1970, United Kingdom
Regularly visits to our larger cities such as Liverpool and London offer ornament that can be experienced on a grander scale with their historic buildings such as the Sefton Park Palm House and the V&A holding many further examples. Further afield the architecture of Gaudi in Barcelona, the palaces of Potsdam and the Villa D'Este in Tivoli have all provided inspiration.
In her own words:
‘I enjoy the grand gesture present in large scale relief, the drama of deep shadow, the dialogue between space, structure & ornament. The changing light conditions of bright sunlight, a dull day, dusk or artificial light can affect the contrast and way the structure is perceived’
For Taylor the making process hugely influences the final outcome of each piece. The way the raw material behaves and how it responds to her is intrinsic to the shapes & marks made. Clay pieces are made & marked with tools as the potters wheel rotates until a collection of loops & curls of varying sizes are amassed. More clay is manipulated by hand to create further pieces with suggestions of direction.

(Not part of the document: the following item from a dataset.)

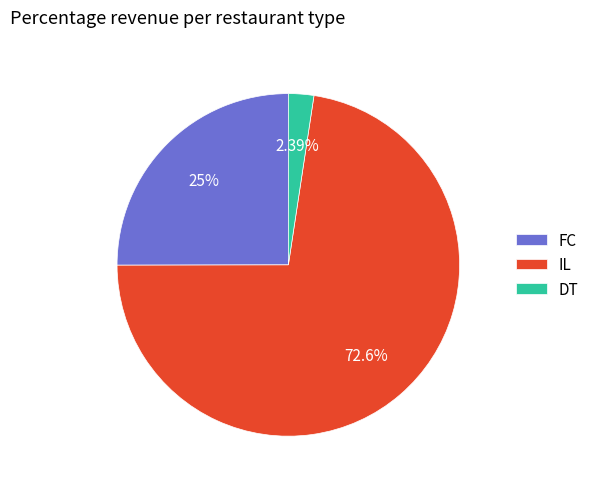

Is there any slice that represents more than half of the pie?

Yes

When the clay has dried enough to be handled assembly begins, by adding & securing each piece whilst paying attention to the physical & aesthetic sense of balance. As the work evolves decisions are made regarding the composition from every angle until the work is complete.
Taylor’s current practice has been evolving since graduation from her MA at Bath Spa University in 2012. Since that time she has exhibited widely in the UK and also in Belgium & the US, whilst also featuring in a number of publications including Ceramic Review in the UK & Ceramics Monthly in the US.